Task details:
Transcribe, with complete accuracy, all of the entries below except for the pictures.

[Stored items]

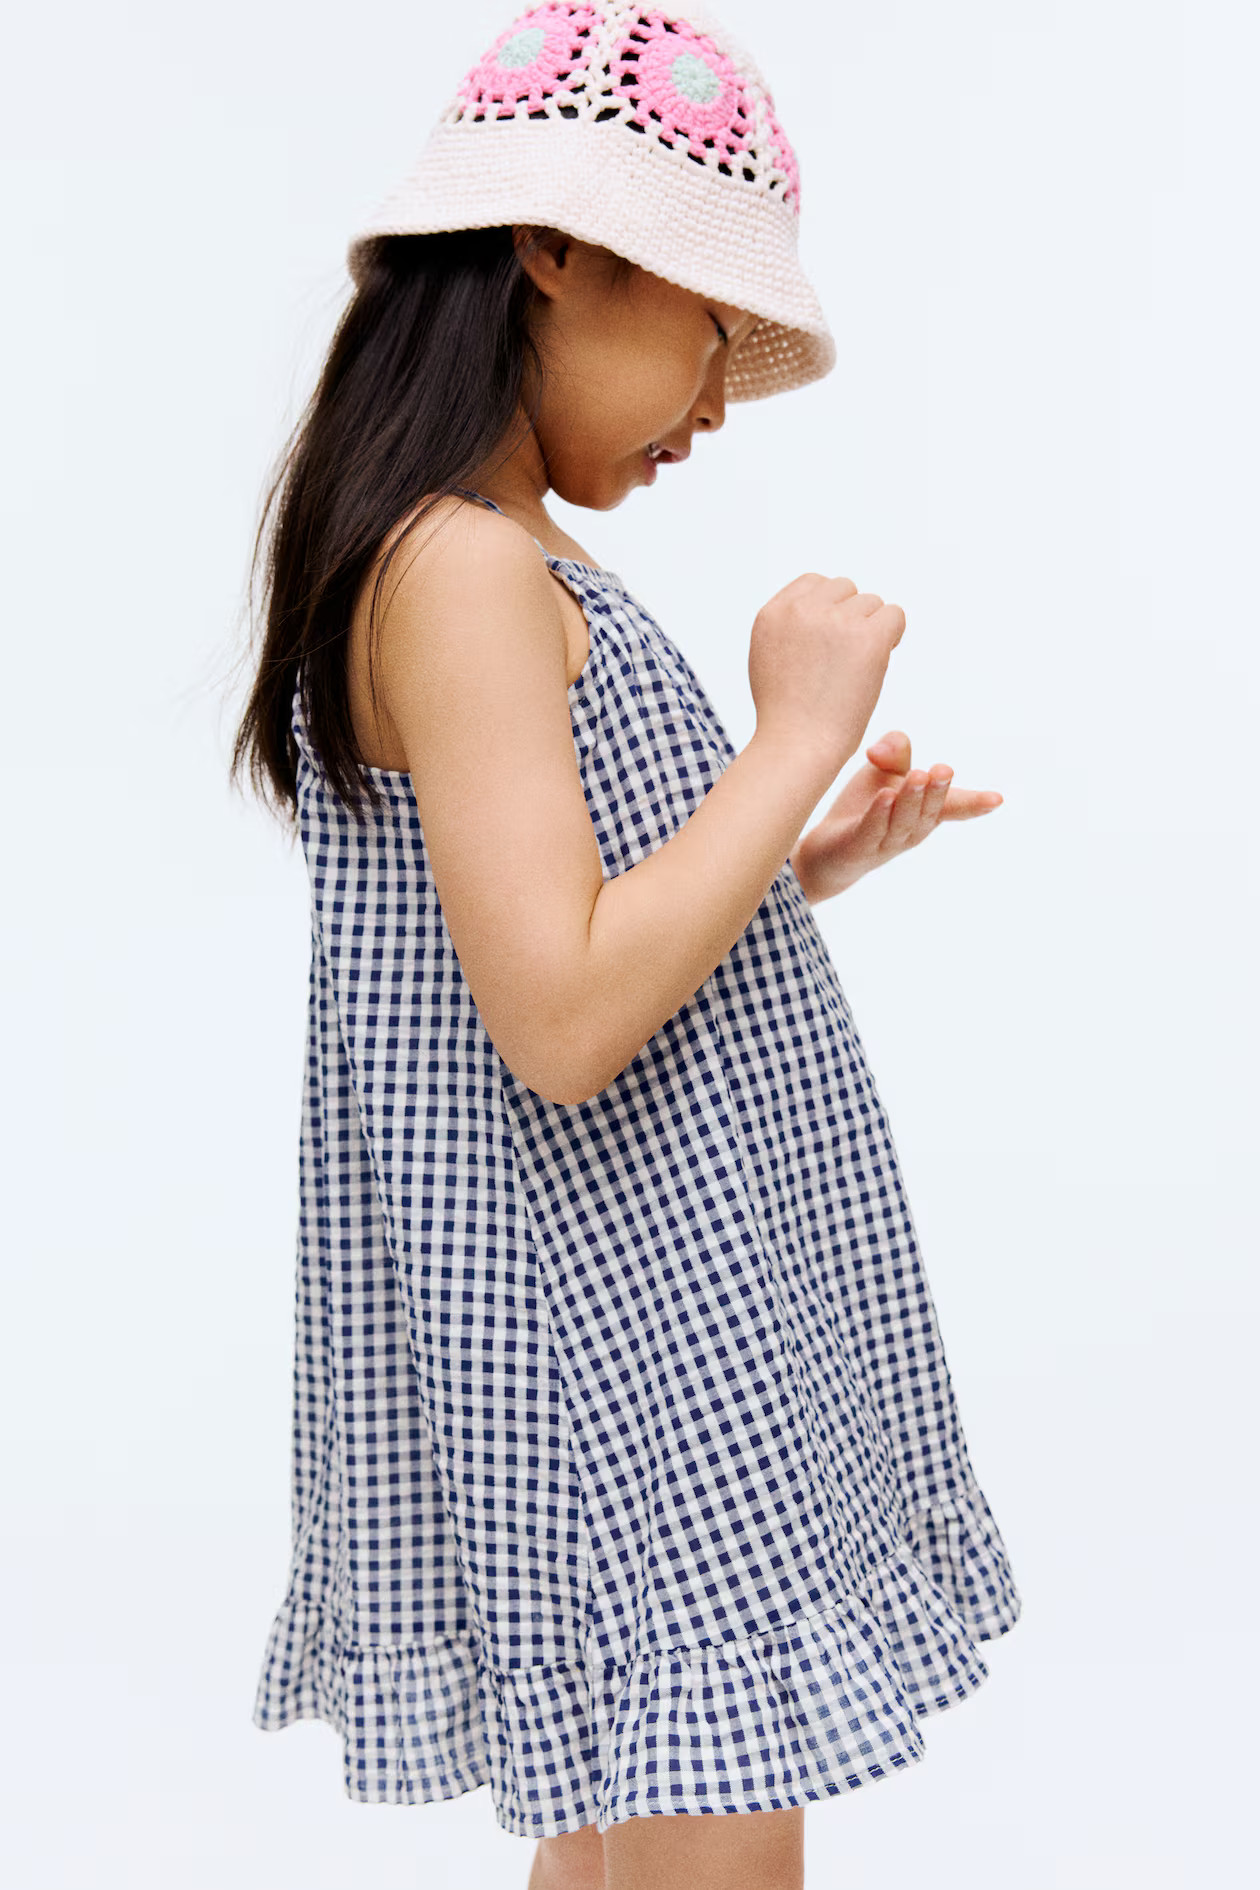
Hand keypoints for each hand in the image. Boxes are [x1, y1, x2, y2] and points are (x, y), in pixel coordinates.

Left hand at [790, 730, 1003, 903]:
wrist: (827, 851)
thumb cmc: (865, 808)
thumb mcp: (882, 771)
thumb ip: (895, 751)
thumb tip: (882, 749)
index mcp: (924, 812)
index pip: (954, 808)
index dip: (975, 805)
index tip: (997, 799)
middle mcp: (911, 831)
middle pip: (929, 813)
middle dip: (937, 791)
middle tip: (943, 770)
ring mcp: (885, 843)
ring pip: (902, 822)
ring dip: (911, 799)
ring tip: (918, 775)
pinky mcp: (857, 848)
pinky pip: (871, 831)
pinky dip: (879, 815)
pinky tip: (885, 796)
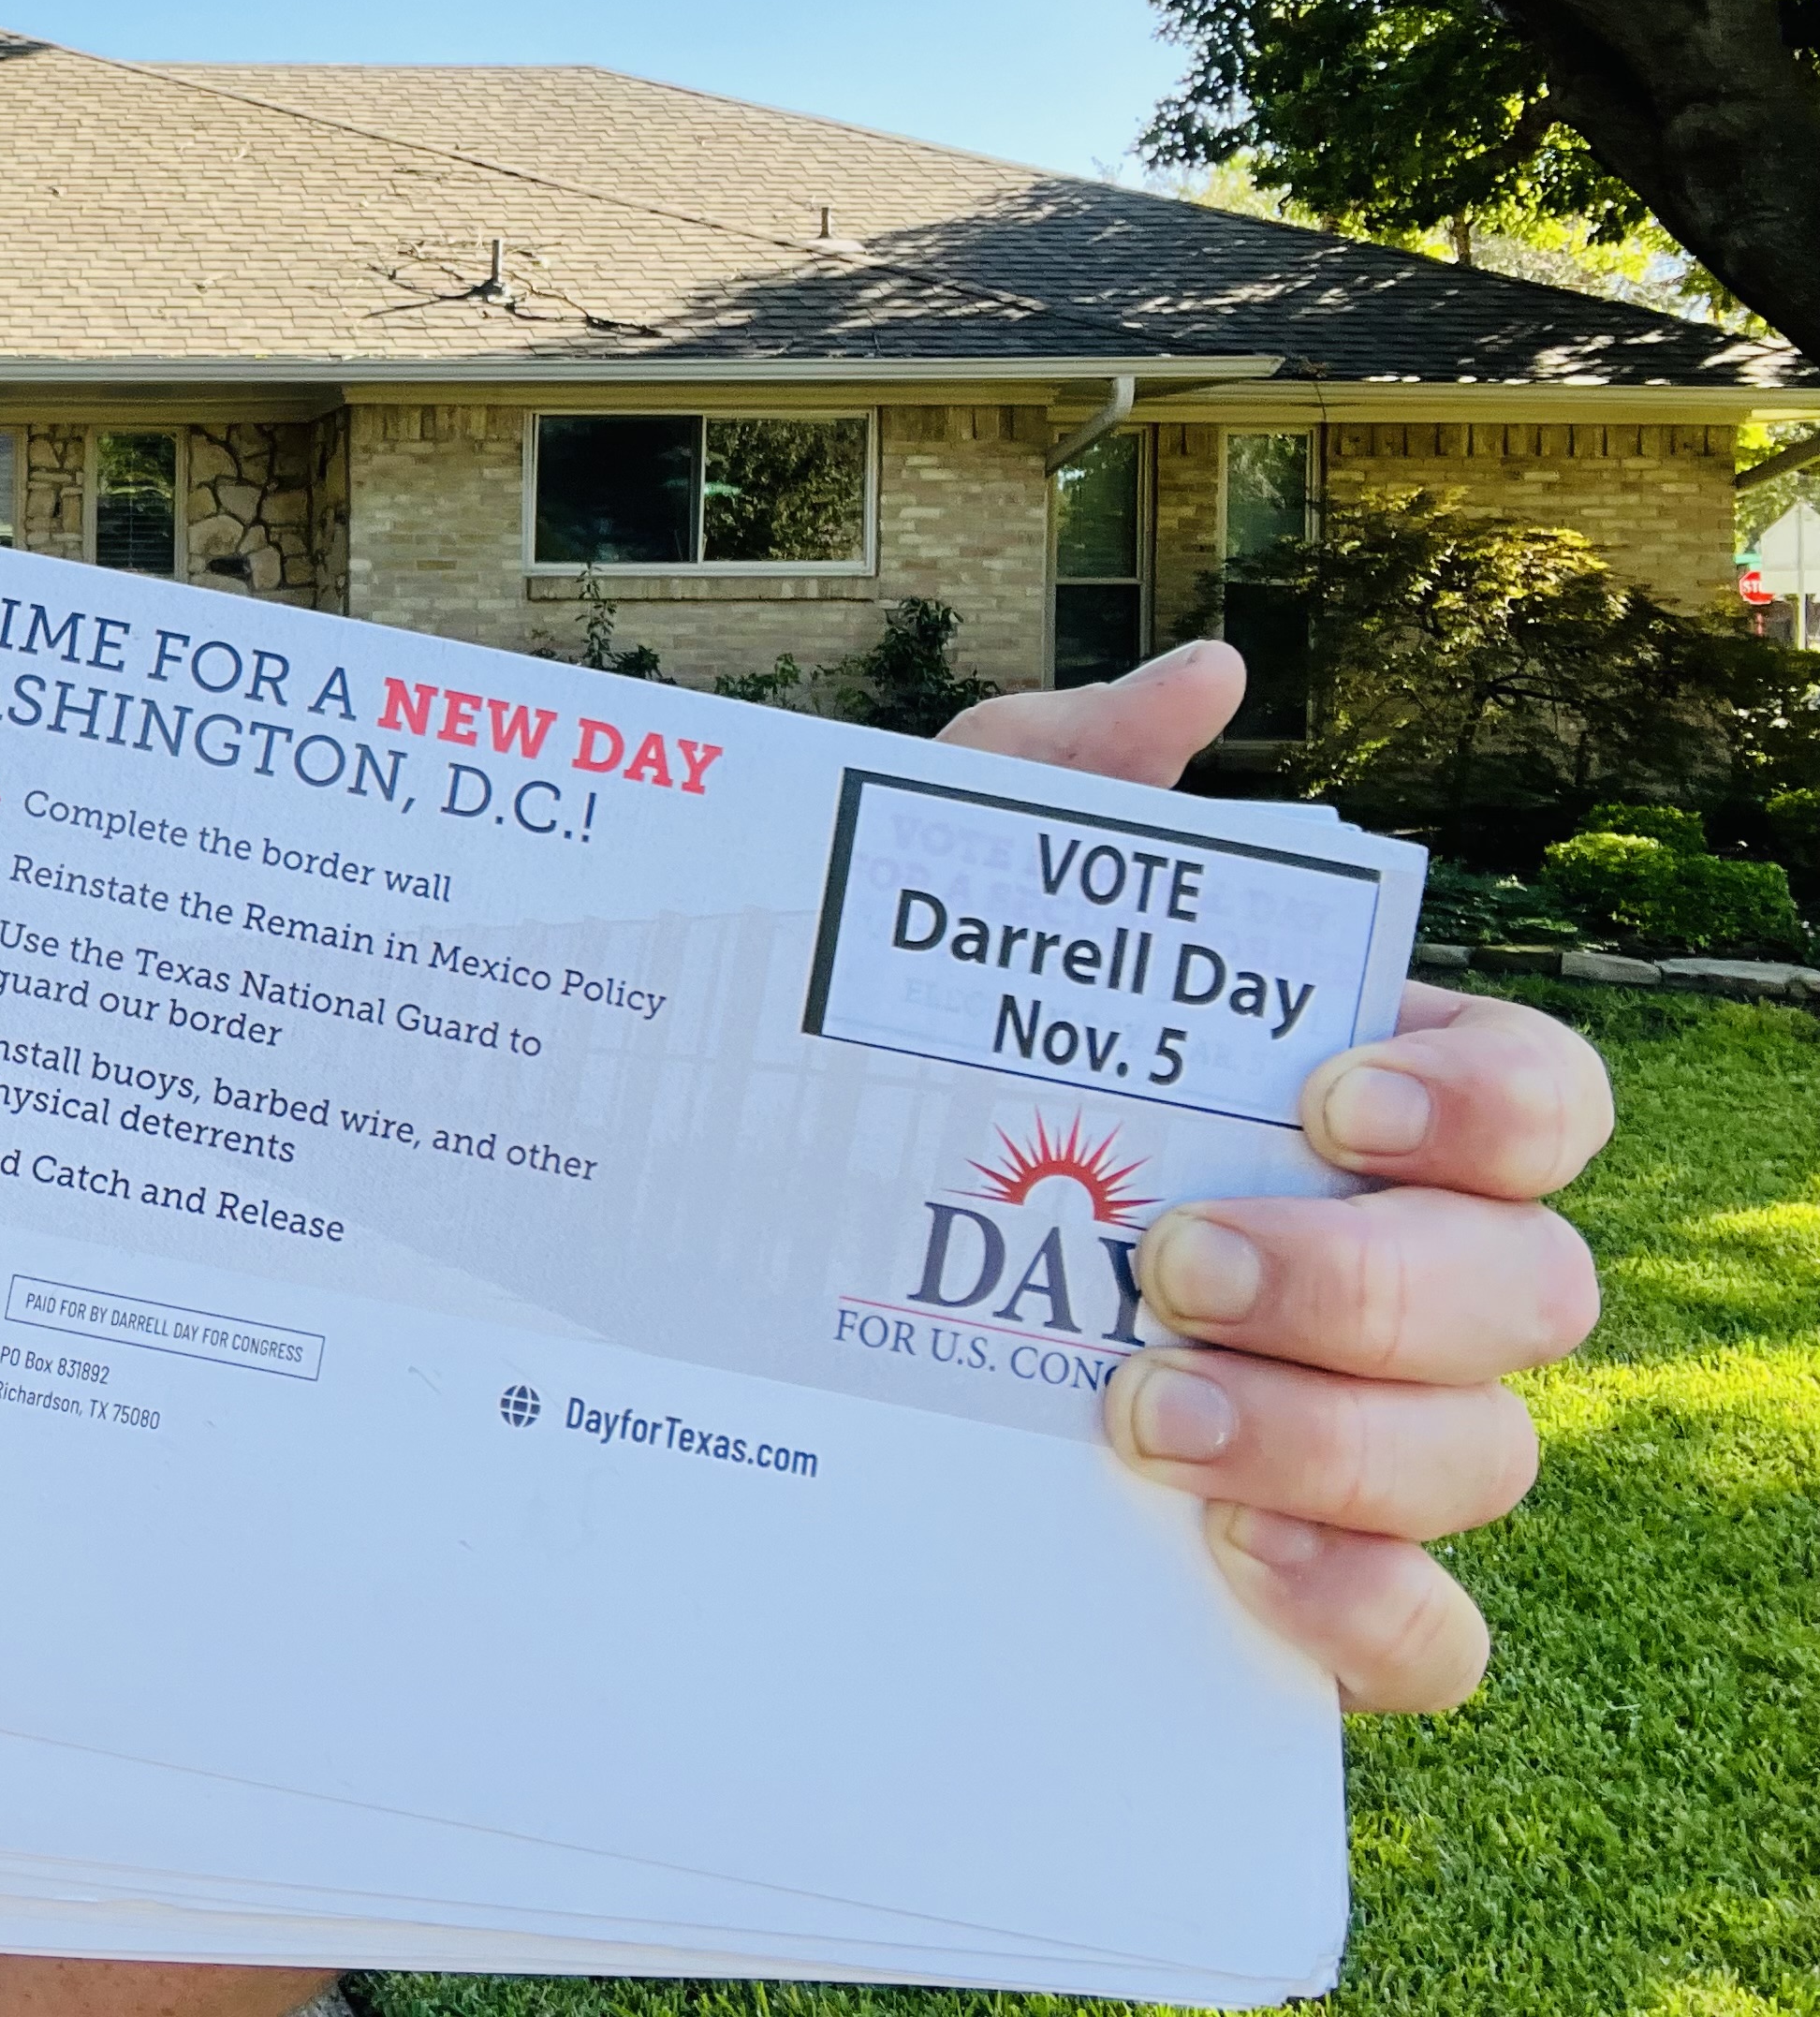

Result for this exercise:
Hand keypoints for each hand in the image. Boxes are [x1, y1, x2, y2] and points are (x, y), in pixel coordinates.

Left hand at [790, 730, 1003, 903]:
wrist: (827, 851)
thumb cmc: (865, 808)
thumb mcp: (882, 771)
thumb ip: (895, 751)
thumb tip: (882, 749)
index mcp: (924, 812)
index pip: (954, 808)
index dip: (975, 805)
index tip: (997, 799)
middle mcp: (911, 831)
middle pip: (929, 813)
middle dip: (937, 791)
middle tip: (943, 770)
ring mcp: (885, 843)
ring pip: (902, 822)
ring dip: (911, 799)
ring tip: (918, 775)
pinky mcp: (857, 848)
pinky pip: (871, 831)
pinky dip: (879, 815)
pinky tip: (885, 796)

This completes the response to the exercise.